Worldwide there has been a problem with powdery mildew in bedding impatiens. In 2011 they were wiped out in Europe, and 2012 the Dallas Arboretum lost 20,000 of them. Luckily they were available here in our part of the country. I purchased mine through local garden centers and not the big box stores or grocery chains that sell bedding plants and had no problems. However several people locally did have the mildew and had to pull out their impatiens.

My New Millennium delphiniums stole the show in the oval garden as they were in full bloom for the garden tours. Standing more than six feet tall with the blooms well over three feet, they greeted people as they walked through the garden gate into my backyard. I will miss them in the flower beds next year as they will be going to my friend Jane who has room for them in her country cottage gardens where they will be a colorful backdrop against her gray house.

Carol Hegel Lang

Carol Hegel Lang

The fuchsia plants, all eight of them, have been loaded with blooms. They have added such great color as well as height hanging off the fences and gazebos. They have flourished in the cooler and cloudier days this summer but it is the faithful watering twice daily and fertilizing with a weak solution of Miracle Gro weekly that have sustained them. These plants keep the hummingbirds in my gardens all summer long and have earned a high honor status from me.
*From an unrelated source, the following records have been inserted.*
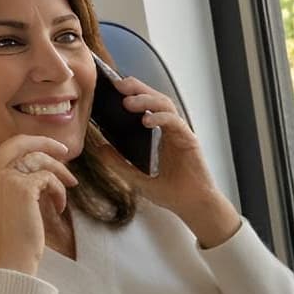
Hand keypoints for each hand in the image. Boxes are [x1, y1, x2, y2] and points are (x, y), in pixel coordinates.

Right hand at [0, 134, 77, 274]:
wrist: (13, 259)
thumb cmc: (15, 239)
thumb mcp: (10, 205)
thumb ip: (17, 184)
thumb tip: (43, 171)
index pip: (8, 148)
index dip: (31, 144)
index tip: (51, 150)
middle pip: (20, 143)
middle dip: (45, 143)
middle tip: (65, 151)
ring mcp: (5, 178)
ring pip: (38, 160)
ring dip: (59, 173)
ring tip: (69, 187)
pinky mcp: (22, 188)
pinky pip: (49, 179)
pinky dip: (59, 191)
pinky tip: (59, 207)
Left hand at [94, 72, 240, 247]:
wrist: (194, 208)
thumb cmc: (172, 195)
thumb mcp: (137, 179)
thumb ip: (119, 164)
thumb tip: (99, 148)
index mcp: (159, 135)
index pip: (145, 106)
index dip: (131, 94)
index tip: (112, 89)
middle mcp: (170, 130)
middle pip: (154, 97)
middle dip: (136, 87)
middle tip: (118, 85)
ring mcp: (180, 133)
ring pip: (164, 104)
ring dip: (146, 98)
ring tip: (128, 102)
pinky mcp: (189, 140)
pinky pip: (174, 121)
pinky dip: (160, 117)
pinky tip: (146, 120)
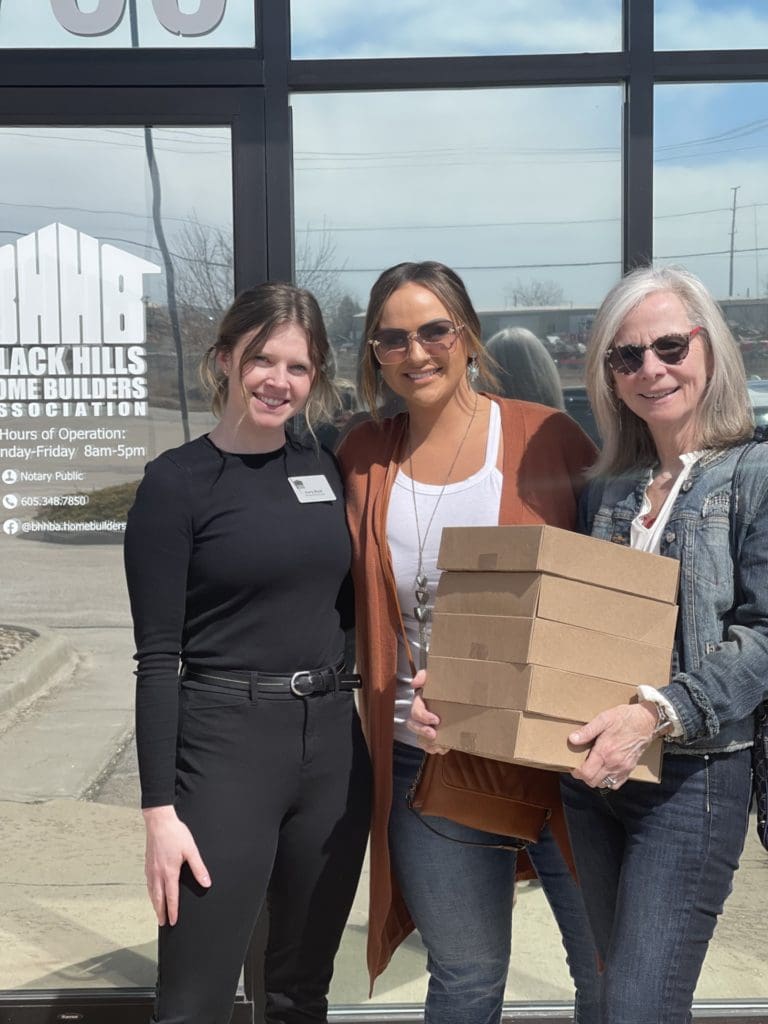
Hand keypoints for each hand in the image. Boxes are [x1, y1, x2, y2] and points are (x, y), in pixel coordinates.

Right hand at [143, 805, 210, 925]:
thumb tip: (206, 882)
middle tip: (162, 923)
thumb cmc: (175, 834)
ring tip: (157, 912)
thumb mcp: (191, 850)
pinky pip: (148, 882)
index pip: (171, 897)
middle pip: (158, 898)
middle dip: (160, 912)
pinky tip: (152, 892)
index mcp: (169, 872)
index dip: (172, 911)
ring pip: (151, 891)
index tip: (173, 921)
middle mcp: (158, 873)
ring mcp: (151, 869)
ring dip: (154, 904)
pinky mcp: (148, 863)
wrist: (159, 821)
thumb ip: (198, 868)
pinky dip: (150, 892)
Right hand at [406, 669, 448, 754]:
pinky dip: (433, 748)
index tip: (436, 720)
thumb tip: (414, 683)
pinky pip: (427, 745)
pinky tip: (442, 749)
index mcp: (420, 702)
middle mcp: (419, 715)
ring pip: (419, 738)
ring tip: (438, 746)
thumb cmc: (442, 685)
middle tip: (434, 735)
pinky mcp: (430, 734)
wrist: (456, 693)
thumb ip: (423, 675)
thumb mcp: (433, 677)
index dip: (423, 717)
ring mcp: (424, 725)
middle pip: (414, 726)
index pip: (416, 711)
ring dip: (427, 743)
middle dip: (422, 732)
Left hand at [568, 701, 658, 789]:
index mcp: (605, 752)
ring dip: (595, 779)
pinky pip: (616, 784)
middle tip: (581, 765)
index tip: (574, 765)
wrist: (646, 721)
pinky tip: (605, 770)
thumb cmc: (624, 718)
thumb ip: (587, 731)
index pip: (586, 774)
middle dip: (584, 776)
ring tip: (592, 767)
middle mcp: (614, 764)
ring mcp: (623, 768)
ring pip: (604, 784)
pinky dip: (608, 781)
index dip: (577, 772)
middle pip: (593, 782)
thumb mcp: (603, 719)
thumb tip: (572, 739)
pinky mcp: (630, 769)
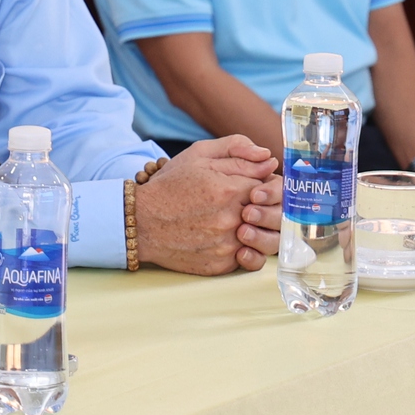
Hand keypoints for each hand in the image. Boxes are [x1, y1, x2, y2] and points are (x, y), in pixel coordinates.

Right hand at [136, 136, 282, 275]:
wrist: (141, 222)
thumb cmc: (169, 186)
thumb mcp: (198, 155)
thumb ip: (237, 150)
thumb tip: (269, 160)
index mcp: (231, 189)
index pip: (272, 187)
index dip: (267, 186)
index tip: (257, 187)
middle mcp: (233, 219)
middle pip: (273, 214)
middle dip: (265, 208)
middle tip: (250, 206)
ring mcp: (228, 245)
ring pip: (265, 239)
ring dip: (259, 230)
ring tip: (241, 223)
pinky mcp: (222, 265)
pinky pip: (249, 259)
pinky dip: (244, 249)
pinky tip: (228, 238)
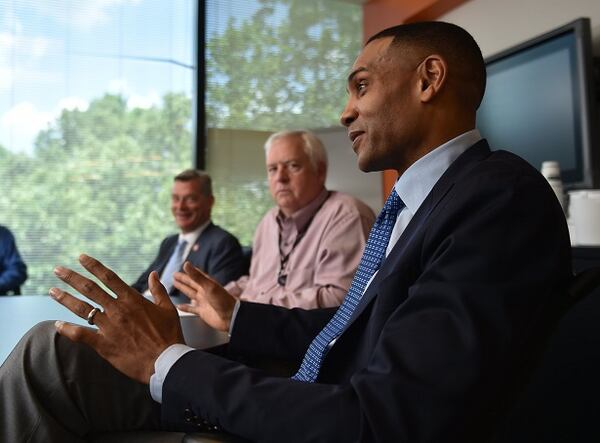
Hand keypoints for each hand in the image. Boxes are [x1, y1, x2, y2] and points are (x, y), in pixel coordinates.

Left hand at [50, 254, 184, 383]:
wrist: (165, 361)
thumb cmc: (169, 335)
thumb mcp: (168, 309)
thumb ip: (158, 290)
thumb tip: (153, 274)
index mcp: (132, 300)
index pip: (109, 277)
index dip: (94, 266)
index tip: (81, 257)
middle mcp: (118, 310)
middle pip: (90, 289)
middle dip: (72, 278)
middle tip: (58, 270)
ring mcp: (109, 327)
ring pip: (82, 309)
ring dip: (65, 299)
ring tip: (52, 291)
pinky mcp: (104, 345)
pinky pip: (81, 335)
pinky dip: (68, 330)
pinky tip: (58, 325)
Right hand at [173, 262, 236, 331]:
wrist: (231, 317)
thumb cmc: (222, 300)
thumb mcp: (208, 286)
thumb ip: (196, 276)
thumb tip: (186, 264)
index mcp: (207, 284)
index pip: (195, 275)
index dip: (188, 272)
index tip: (182, 267)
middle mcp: (205, 292)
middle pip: (191, 284)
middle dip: (183, 279)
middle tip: (174, 275)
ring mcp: (203, 302)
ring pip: (190, 294)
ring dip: (183, 289)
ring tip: (175, 285)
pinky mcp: (202, 312)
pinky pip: (191, 309)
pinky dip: (185, 307)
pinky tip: (178, 306)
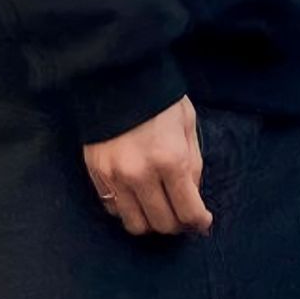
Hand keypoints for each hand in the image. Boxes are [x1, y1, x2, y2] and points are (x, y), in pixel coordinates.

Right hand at [83, 94, 213, 237]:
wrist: (118, 74)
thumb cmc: (159, 97)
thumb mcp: (187, 124)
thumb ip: (193, 164)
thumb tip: (193, 197)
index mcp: (171, 159)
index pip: (188, 211)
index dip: (199, 222)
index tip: (202, 221)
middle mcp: (142, 174)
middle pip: (162, 224)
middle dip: (177, 224)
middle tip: (182, 214)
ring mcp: (116, 176)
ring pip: (135, 224)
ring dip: (151, 222)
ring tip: (158, 209)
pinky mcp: (97, 173)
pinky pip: (113, 208)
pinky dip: (128, 209)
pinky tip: (136, 196)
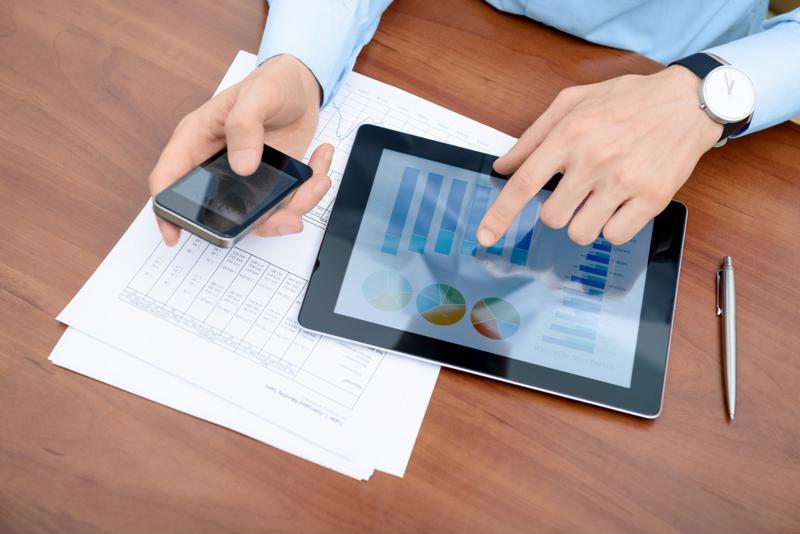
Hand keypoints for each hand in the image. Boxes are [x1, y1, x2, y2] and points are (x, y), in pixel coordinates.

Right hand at [149, 55, 331, 244]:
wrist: (303, 85)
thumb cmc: (271, 82)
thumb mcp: (257, 94)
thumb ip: (244, 125)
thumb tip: (242, 166)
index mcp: (197, 140)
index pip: (168, 179)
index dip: (166, 211)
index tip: (174, 235)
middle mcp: (218, 166)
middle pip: (220, 211)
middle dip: (255, 222)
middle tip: (286, 218)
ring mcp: (247, 179)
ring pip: (260, 215)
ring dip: (294, 208)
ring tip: (318, 181)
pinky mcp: (272, 184)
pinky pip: (287, 203)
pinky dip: (310, 192)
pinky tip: (321, 165)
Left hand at [478, 66, 721, 246]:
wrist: (688, 100)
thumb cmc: (626, 100)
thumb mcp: (572, 102)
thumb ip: (533, 136)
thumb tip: (503, 167)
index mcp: (569, 135)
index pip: (524, 184)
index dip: (499, 214)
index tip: (485, 235)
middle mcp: (593, 159)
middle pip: (552, 217)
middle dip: (558, 210)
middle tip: (577, 191)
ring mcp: (623, 181)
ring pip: (581, 232)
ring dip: (584, 223)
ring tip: (600, 198)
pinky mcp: (652, 198)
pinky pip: (615, 236)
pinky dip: (614, 227)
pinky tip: (621, 204)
A new plant for me this year has been King Tut papyrus, and it will definitely be added to the garden again next year as well as a smaller version named Baby Tut. This plant loves water, so would be ideal in a pond setting or very wet location. For me it gave the wow factor and height along the back patio with a large portion of the back of my house needing something to cover it. It sure was a conversation piece with the garden tours as nearly everyone inquired about it. The cat enjoyed batting the blooms, too.

The zinnias, in a rainbow of colors, are stealing the show in August, and this year I added several new varieties to try. Although many of the annual seeds I planted were drowned out, a few of the Double Click cosmos managed to survive and they were lovely. Finally after several seasons of failure with ammi majus this year they did splendidly, but oh how I wish I could find the old variety with the red center again. Kiss me over the garden gate, rudbeckia and sunflowers are adding so much color to the late season gardens.
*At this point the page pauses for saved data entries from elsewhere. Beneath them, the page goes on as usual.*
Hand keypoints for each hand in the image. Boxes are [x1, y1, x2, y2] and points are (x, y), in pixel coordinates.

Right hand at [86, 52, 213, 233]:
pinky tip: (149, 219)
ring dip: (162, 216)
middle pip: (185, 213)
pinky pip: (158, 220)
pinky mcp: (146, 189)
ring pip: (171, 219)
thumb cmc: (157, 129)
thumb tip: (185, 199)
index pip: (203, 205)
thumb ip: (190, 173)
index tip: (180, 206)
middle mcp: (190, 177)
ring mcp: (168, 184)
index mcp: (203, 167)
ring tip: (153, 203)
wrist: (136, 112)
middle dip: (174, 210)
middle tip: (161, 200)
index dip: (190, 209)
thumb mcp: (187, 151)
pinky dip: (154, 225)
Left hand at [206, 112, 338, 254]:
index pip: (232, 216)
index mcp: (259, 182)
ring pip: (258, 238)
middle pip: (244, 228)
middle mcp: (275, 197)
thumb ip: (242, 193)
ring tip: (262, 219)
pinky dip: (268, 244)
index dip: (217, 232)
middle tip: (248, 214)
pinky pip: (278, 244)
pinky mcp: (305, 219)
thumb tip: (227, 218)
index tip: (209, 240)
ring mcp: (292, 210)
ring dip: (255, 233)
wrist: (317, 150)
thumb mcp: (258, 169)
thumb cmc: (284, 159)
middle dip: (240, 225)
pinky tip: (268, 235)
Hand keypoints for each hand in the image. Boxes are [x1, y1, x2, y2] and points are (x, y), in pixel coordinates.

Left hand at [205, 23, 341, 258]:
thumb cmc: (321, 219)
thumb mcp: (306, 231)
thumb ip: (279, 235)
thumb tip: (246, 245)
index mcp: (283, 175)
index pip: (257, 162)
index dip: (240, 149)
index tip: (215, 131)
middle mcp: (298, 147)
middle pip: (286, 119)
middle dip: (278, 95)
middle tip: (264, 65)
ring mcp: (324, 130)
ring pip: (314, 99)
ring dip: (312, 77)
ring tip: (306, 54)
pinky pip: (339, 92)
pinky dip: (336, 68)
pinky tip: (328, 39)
If I didn’t mention the daylilies with their huge blooms this year I would be remiss as I have never had such a lovely display of them. Also the lilies (Asiatic, oriental and tiger) have also rallied in the gardens to add height, fragrance and so much color in late July and August. Joe-pye weed and kiss mes are inviting so many birds, bees and butterflies into the gardens. Lots of goldfinches are eating the sunflowers seeds, and it is always a joy to see these colorful birds and listen to their chatter. The phlox is one of the staples in my late season gardens, and boy do the butterflies, bees and hummingbirds flock to them.

It certainly has been a colorful and challenging garden season but I wouldn’t have missed a single day of it.